The KKE, the “party of struggle and government” consents to this game, just as the PCI once did in Italy.
But theirs is a dirty game. You can’t engage in an all-out struggle to defend the proletariat by occupying seats in bourgeois parliaments. Proletarian power is not conquered bit by bit, in stages, by penetrating like rats into the cracks of the system. The proletariat will achieve its emancipation by means of the revolutionary overthrow of the bourgeois order, its state and all of its organs of repression and for the management of its power.

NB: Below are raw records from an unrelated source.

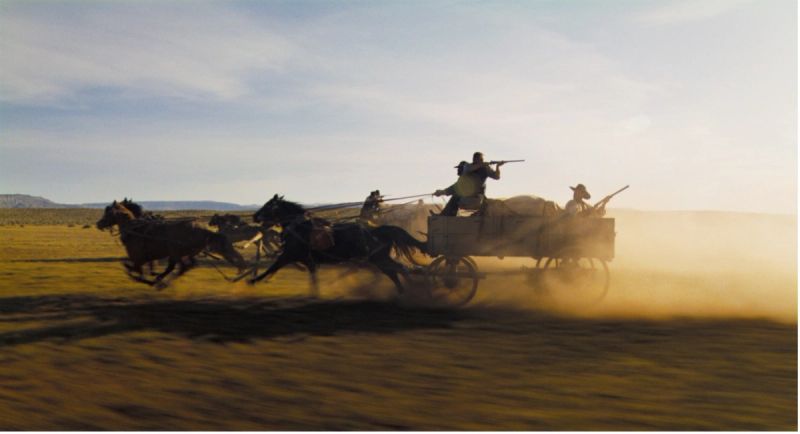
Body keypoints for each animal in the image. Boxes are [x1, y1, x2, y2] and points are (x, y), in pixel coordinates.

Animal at [96, 200, 248, 288]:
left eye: (108, 212)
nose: (98, 224)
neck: (135, 229)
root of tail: (202, 229)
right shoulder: (143, 259)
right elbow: (137, 269)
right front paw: (151, 277)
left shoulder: (138, 258)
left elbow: (132, 269)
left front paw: (148, 279)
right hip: (184, 252)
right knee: (185, 266)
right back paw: (162, 280)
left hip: (175, 251)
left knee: (177, 266)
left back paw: (160, 280)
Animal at [250, 194, 427, 296]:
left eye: (268, 205)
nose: (254, 216)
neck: (299, 227)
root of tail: (377, 230)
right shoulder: (307, 261)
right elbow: (312, 278)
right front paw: (315, 294)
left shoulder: (289, 255)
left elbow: (272, 267)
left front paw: (253, 281)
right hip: (378, 259)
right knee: (397, 270)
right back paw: (406, 291)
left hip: (378, 259)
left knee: (398, 269)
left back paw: (410, 290)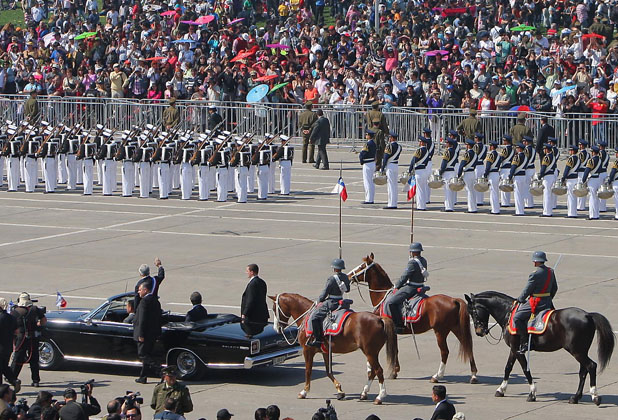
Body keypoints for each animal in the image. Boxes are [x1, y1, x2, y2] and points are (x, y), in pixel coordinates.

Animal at [346, 253, 476, 384]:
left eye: (361, 266)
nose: (348, 276)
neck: (383, 296)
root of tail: (453, 299)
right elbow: (396, 349)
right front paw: (395, 371)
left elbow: (393, 350)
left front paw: (393, 372)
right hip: (455, 328)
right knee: (468, 346)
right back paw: (473, 375)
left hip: (441, 332)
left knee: (445, 352)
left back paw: (437, 376)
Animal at [462, 290, 612, 406]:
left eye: (472, 311)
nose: (479, 332)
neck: (508, 313)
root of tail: (588, 315)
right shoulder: (514, 349)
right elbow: (508, 368)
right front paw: (501, 389)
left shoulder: (517, 349)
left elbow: (525, 369)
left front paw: (532, 393)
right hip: (580, 351)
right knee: (583, 371)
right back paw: (575, 397)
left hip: (577, 351)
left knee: (591, 366)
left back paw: (595, 396)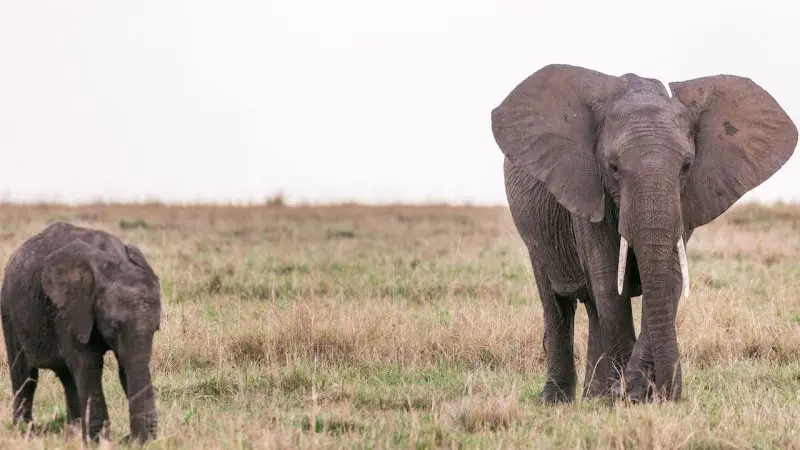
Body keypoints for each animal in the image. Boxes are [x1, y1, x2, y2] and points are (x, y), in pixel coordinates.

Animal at [0, 222, 161, 442]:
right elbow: (89, 363)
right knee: (25, 375)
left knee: (67, 377)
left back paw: (73, 434)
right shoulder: (71, 310)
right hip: (9, 310)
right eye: (114, 326)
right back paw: (25, 434)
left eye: (156, 328)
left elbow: (126, 365)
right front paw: (99, 441)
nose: (130, 439)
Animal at [490, 62, 796, 400]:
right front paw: (624, 397)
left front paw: (632, 395)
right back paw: (558, 401)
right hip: (536, 234)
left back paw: (593, 397)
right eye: (612, 167)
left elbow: (669, 279)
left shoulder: (684, 201)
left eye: (687, 166)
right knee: (558, 306)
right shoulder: (587, 192)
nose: (668, 394)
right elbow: (610, 283)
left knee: (593, 308)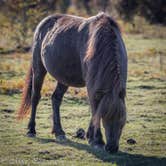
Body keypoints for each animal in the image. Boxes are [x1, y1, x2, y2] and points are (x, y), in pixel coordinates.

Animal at [17, 12, 127, 154]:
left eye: (122, 120)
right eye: (105, 118)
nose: (112, 148)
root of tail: (44, 22)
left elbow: (95, 109)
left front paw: (90, 136)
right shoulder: (92, 86)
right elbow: (95, 109)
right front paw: (97, 140)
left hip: (64, 78)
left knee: (56, 99)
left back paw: (59, 132)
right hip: (38, 69)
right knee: (35, 97)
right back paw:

The problem of security is not solved by transferring Hellenic Train to the public sector without compensation, even if “with the control of the workers and the company”. These are all empty words. Under the present regime, the fact that a company is publicly owned rather than privately owned does not provide the proletariat with any guarantees, nor can there be “control” of company management by the workers. Only when political power is in the hands of the proletariat will it be able to exercise its control over all social and productive activities.
The slogan that resonated in the demonstrations: “Either their profits or our lives” we can make it our own, in fact it is ours and ours alone because it affirms that this regime, not the Mitzotakis government or the European Commission, but THE CAPITALIST REGIME that pervades all the states in the world and which is based on the pursuit of profit at any cost, is now not only the enemy of the proletariat but of the human species.
For this reason it is necessary that the vanguard elements of the proletariat seriously
undertake the path of revolutionary preparation that shuns foolish rebellious aspirations
and instead is based on the day to day work of creating workers’ unions which are truly
independent of the bourgeois parties, which includes the KKE, the PASOK and also the swarm
of little groups of the so-called “left”. The unions we are talking about are those that
propose to defend the interests of the workers, aiming above all to unify the proletariat
in the daily struggle of its members to defend their living and working conditions,
overcoming divisions of work sector, work place, locality, nationality, religion and race.
It is also a question of reconnecting with the tradition of left revolutionary Communism;
with the International Communist Party. This work will pave the way for the social emancipation
of the proletarian class by means of the seizure of political power and the establishment
of the dictatorship of the proletariat.